- Secretary of state speaks before heading to talks in Vienna
- Russia's offering a plan that doesn't call for Assad to leave
The U.S. and its allies remain firmly opposed to any role for President Bashar al-Assad in Syria’s future, Secretary of State John Kerry said, drawing a sharp line of disagreement with Iran and Russia before talks in Vienna resume.
Asking the Syrian opposition “to trust Assad or to accept Assad’s leadership is simply not a reasonable request,” Kerry said on Thursday. “It is literally, therefore, a non-starter.” He acknowledged that the U.S. and its allies are “still working through” the question of Assad and his role with Russian and Iranian officials.
The top U.S. diplomat spoke at the United States Institute of Peace, a policy center in Washington funded by Congress, before departing for talks in Vienna Saturday seeking a political settlement to the civil war that has claimed around 250,000 lives and triggered the worst refugee crisis since World War II.
Despite the rising human cost, diplomats say reaching a political solution for Syria will be a long, difficult process because the countries gathering in Vienna are at odds over how to proceed. Russia and Iran back Assad, while the U.S. and its allies in the Gulf and Europe demand that he step down sooner or later.
Kerry delivered the speech “to be transparent in what we’re trying to pursue” at the meeting, according to Mark Toner, a State Department spokesman.
When Kerry listed areas of agreement with Russia and other nations, he mentioned inclusive governance in Syria, free and fair elections, and the need to keep state institutions intact, but he didn’t use the word "transition."
That’s a key word that must be defined as transferring power from the Assad family and its powerful allies because “otherwise it’s meaningless," said Andrew Tabler, a fellow at the Washington Institute for Near East Policy.
"Unless we are very careful about what we are negotiating about here, Washington could get caught in a Potemkin process that only strengthens Iran and Russia’s hand and the partition of the country," Tabler said in an e-mail after Kerry spoke.
Progress toward a diplomatic solution in Syria would be the best possible boost for the international fight against Islamic State terrorists that have seized a swath of Syria and Iraq, Kerry said. He said that an international coalition has “significantly degraded” the group’s leadership.
Kerry argued that Islamic State has a symbiotic relationship with the Assad regime. "They even do business with each other," Kerry said, "buying and selling oil.” He said they “are enemies far more in theory than in fact, and neither has shown any interest in bringing the killing to an end."
Nothing would do more to bolster the fight against the terrorist group, Kerry said, "than a broadly supported diplomatic process."
In Vienna, Russia will present an eight-point plan calling for the creation of a constitutional reform commission made up of opposition and regime figures.

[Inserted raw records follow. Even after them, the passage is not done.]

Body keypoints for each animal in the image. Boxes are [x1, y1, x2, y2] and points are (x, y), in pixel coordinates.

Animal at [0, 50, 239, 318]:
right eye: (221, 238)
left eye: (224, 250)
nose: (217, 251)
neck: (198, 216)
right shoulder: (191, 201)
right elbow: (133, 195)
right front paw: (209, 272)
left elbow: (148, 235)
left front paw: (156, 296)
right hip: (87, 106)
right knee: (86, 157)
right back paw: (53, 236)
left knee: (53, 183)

While Assad wouldn’t be permitted to serve as chairman for the talks, nothing in the Russian plan indicates he’d be barred from staying on or from running in a presidential election that would follow a referendum on a new constitution.
The officials gathered in Vienna -- including foreign ministers from France, Britain, Saudi Arabia and Turkey -- will begin discussing which opposition groups should be permitted to participate and which should be banned as terrorists.

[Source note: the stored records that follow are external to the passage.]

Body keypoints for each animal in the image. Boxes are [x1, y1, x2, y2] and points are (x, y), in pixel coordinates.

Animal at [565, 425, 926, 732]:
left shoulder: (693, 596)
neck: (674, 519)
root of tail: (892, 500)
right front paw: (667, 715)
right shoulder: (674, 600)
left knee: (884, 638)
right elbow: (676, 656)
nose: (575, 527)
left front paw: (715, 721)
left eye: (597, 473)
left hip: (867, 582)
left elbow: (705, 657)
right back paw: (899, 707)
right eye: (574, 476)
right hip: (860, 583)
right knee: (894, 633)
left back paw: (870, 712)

The diplomats will also discuss the mechanics of a cease-fire after a briefing from United Nations Special Envoy Staffan de Mistura, as well as confidence-building measures to encourage parties to put down their guns. These include prisoner exchanges and an end to the regime’s barrel bombing.
“We feel some momentum coming out of the last meeting at Vienna where we had all the various stakeholders around the table,” Toner said Wednesday. “We’re looking to continue to make progress on that.”
Unlike an initial Vienna meeting held on Oct. 30, Iranian Foreign Minister Mohammad Javad Zarif won’t attend, according to Iranian media.
Kerry believes frequent meetings will inevitably produce progress, according to British Foreign Minister Philip Hammond. Kerry is using “a philosophy based on momentum,” Hammond said. “You get people together, you force them to make some forward movement just by keeping their noses to the grindstone, keeping them locked in a room.”
The aim, Hammond said, is to “get this starting to feel like an ongoing process where everybody says at the end, ‘When’s the next meeting?”’
Fred Hof, the State Department’s former adviser on Syria, says that approach is misguided at best. “The Vienna initiative seeks to substitute a process for acting against rampant regime criminality,” said Hof, now a senior fellow at the Atlantic Council, a Washington policy group.
A second round of the Vienna talks shouldn’t take place until the Assad regime stops bombing attacks and sieges against civilians, Hof said in an interview. Before engaging in further talks, the U.S. and its allies should establish “a comprehensive, collective strategy,” he said.
Kerry acknowledged that "there remains much work to do" and said that the U.S. message in Vienna will be that "we all have a responsibility, not to dig in our heels, but to take the next forward step so the bleeding can stop and the building can begin."